*Assignment*.
Your output should be the line with "we all get the" followed by every remaining line of the entries, reproduced exactly.

Pictures paired with source code
____________________

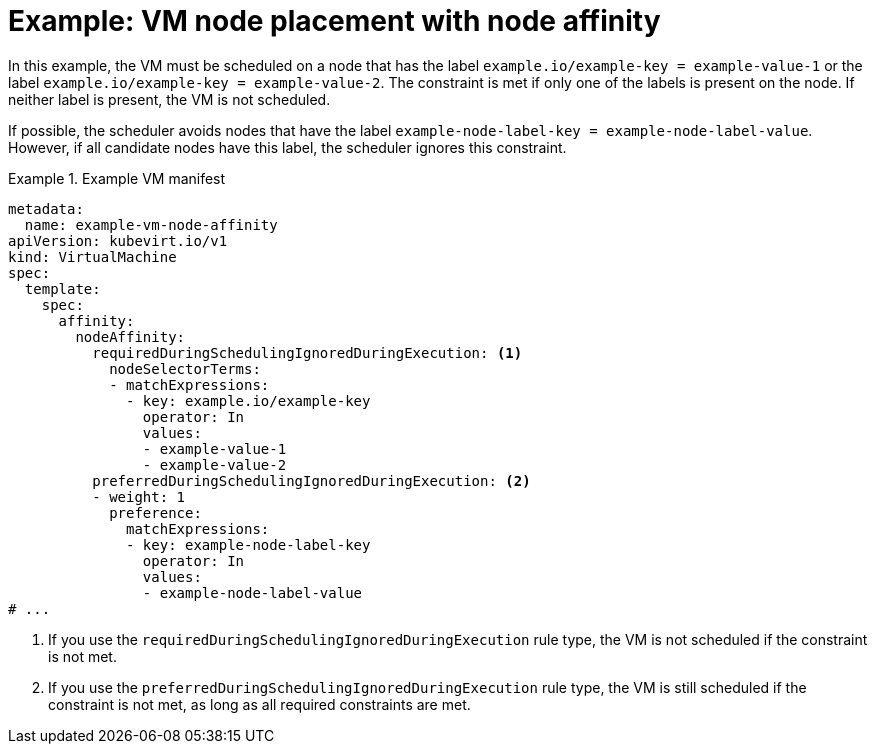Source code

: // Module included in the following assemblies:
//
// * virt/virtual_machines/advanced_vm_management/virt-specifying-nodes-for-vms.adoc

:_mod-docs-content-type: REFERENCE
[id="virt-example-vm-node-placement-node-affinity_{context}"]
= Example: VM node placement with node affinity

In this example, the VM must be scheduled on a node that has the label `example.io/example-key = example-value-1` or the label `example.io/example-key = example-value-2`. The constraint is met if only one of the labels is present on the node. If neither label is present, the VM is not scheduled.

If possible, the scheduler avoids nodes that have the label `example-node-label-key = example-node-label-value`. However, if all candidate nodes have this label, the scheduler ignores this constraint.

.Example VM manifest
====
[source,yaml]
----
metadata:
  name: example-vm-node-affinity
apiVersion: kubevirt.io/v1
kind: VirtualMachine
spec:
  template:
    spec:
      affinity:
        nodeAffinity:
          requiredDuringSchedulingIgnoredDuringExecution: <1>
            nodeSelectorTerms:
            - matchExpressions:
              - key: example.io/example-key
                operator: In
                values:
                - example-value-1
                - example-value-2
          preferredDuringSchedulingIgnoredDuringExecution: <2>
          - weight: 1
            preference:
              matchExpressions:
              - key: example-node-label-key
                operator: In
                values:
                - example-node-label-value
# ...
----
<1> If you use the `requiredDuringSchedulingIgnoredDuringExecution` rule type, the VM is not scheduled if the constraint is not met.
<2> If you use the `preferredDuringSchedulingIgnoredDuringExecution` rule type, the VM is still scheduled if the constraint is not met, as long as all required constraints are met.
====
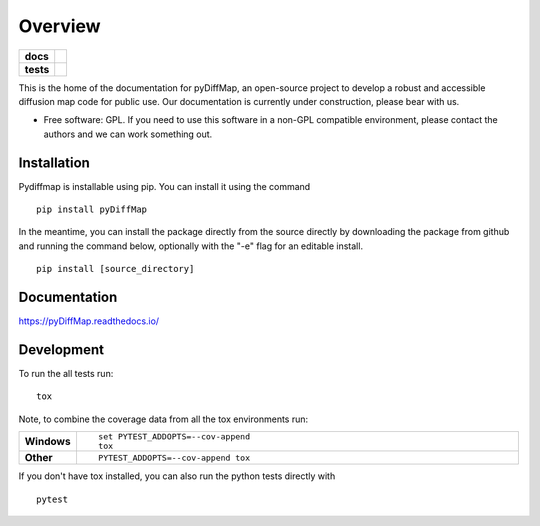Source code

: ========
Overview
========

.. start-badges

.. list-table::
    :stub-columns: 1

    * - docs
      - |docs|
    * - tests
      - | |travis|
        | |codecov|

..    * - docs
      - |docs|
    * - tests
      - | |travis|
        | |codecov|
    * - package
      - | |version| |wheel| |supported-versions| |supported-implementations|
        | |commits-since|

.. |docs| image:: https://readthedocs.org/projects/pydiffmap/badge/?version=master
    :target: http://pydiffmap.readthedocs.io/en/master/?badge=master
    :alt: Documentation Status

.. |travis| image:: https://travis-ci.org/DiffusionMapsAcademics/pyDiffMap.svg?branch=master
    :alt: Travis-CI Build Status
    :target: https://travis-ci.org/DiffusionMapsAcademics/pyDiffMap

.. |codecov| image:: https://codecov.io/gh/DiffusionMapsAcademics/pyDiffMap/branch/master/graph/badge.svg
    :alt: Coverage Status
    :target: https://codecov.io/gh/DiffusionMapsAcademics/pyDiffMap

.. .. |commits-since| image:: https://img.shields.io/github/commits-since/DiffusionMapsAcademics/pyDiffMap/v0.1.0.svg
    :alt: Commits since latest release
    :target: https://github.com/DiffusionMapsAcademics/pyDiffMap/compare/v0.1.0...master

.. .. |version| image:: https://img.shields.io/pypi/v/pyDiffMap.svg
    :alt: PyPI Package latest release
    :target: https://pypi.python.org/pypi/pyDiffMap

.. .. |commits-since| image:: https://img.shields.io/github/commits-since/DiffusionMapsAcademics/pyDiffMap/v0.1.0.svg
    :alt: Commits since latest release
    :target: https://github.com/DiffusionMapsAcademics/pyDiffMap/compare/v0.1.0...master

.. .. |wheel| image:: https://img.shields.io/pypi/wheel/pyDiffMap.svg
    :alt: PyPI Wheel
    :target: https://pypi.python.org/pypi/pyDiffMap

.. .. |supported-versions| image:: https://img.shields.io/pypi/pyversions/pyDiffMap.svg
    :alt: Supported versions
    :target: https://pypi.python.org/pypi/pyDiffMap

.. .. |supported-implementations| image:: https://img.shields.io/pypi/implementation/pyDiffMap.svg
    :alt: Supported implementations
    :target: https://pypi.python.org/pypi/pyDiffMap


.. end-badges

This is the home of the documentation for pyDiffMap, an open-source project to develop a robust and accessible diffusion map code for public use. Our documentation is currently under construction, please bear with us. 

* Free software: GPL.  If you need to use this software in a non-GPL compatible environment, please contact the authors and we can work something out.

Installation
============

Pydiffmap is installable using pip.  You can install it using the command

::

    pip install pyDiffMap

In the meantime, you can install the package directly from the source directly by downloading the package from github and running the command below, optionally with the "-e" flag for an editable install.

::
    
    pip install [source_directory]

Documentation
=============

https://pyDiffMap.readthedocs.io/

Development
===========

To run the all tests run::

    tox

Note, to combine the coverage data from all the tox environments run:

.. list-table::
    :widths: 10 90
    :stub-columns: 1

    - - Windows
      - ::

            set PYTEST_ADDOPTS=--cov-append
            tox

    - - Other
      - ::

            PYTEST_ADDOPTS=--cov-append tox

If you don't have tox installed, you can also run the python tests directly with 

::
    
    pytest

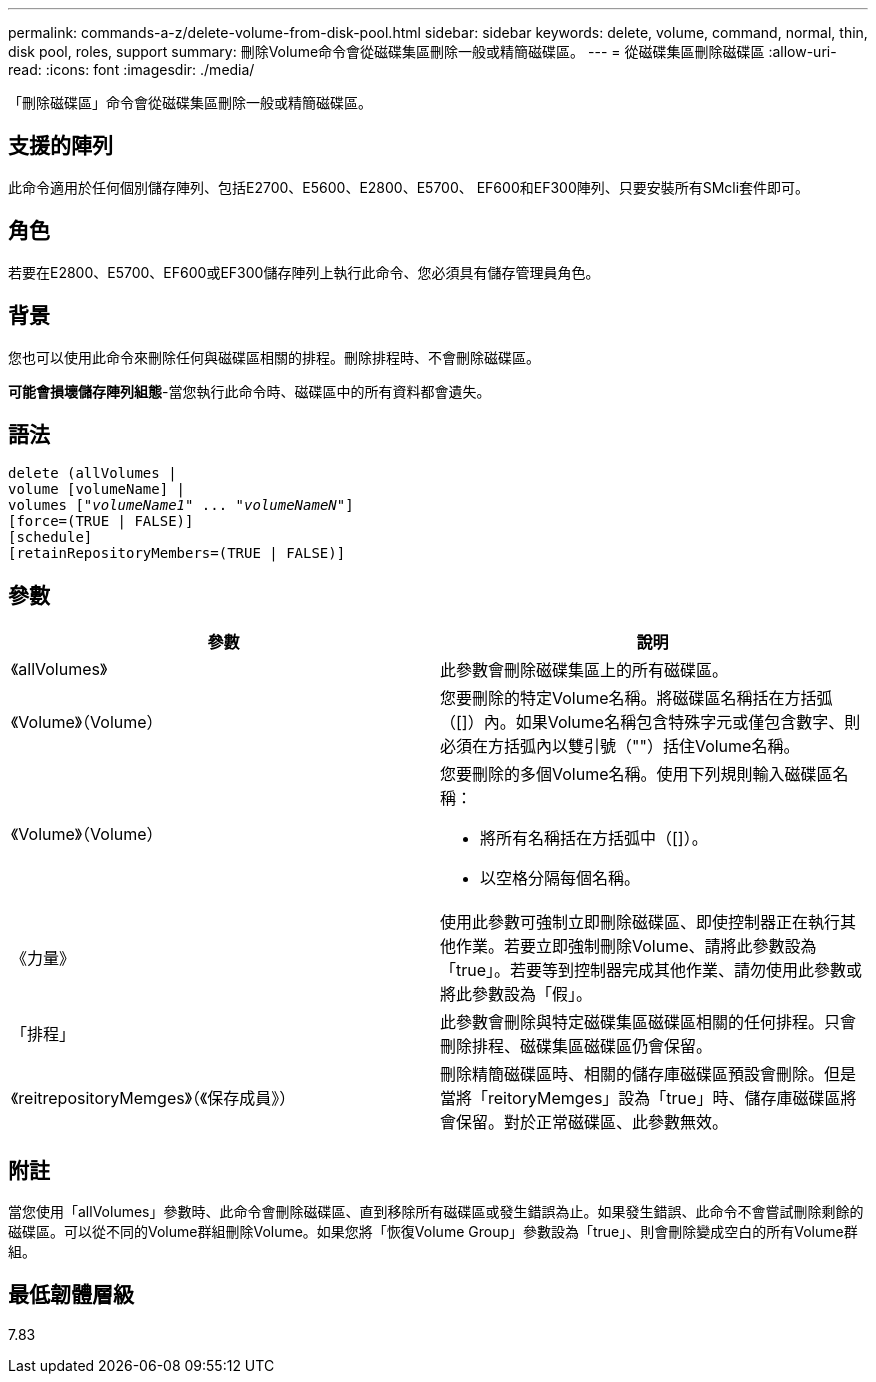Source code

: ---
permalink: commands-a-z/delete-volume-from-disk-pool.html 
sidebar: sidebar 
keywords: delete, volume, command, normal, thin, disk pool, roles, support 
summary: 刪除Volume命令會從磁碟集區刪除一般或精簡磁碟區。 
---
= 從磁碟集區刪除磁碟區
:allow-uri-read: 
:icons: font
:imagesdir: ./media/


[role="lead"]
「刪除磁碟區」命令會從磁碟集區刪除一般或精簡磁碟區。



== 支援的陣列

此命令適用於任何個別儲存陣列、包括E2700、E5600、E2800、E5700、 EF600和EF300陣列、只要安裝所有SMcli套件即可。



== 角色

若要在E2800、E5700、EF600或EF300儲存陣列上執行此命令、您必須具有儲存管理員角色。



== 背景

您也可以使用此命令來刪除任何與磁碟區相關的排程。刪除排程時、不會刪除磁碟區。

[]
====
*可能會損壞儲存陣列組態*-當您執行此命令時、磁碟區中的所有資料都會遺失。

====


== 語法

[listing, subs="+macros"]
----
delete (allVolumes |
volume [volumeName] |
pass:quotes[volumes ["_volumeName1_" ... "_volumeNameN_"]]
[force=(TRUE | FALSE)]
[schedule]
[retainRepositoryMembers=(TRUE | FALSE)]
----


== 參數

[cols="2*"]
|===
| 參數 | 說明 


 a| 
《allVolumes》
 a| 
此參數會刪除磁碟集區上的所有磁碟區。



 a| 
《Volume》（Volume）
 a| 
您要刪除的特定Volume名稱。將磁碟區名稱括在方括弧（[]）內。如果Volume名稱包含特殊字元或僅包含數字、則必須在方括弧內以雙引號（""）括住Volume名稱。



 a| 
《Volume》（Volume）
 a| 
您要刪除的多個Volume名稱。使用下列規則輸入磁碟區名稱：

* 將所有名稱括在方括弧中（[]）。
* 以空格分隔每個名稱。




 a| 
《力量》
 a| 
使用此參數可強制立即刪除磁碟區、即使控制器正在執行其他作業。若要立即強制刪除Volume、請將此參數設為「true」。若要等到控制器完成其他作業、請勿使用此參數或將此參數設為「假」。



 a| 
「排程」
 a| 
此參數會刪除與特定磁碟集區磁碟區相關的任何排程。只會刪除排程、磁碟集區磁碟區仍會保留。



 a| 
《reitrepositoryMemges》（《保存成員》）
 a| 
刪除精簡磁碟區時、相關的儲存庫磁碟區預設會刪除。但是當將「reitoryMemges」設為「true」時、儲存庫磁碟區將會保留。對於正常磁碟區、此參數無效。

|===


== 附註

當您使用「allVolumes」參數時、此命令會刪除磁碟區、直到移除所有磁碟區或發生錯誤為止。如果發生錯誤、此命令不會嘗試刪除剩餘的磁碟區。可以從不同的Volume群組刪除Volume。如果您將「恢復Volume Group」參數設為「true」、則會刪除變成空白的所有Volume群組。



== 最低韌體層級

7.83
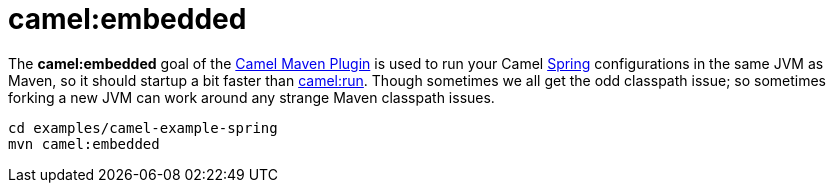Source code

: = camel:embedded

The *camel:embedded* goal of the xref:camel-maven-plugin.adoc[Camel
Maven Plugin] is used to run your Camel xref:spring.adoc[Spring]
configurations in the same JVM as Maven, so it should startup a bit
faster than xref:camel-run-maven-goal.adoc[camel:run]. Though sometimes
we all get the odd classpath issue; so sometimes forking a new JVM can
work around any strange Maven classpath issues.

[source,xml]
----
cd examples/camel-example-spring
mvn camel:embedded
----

____________________

*Result below*.
we all get the odd classpath issue; so sometimes forking a new JVM can
work around any strange Maven classpath issues.

[source,xml]
----
cd examples/camel-example-spring
mvn camel:embedded
----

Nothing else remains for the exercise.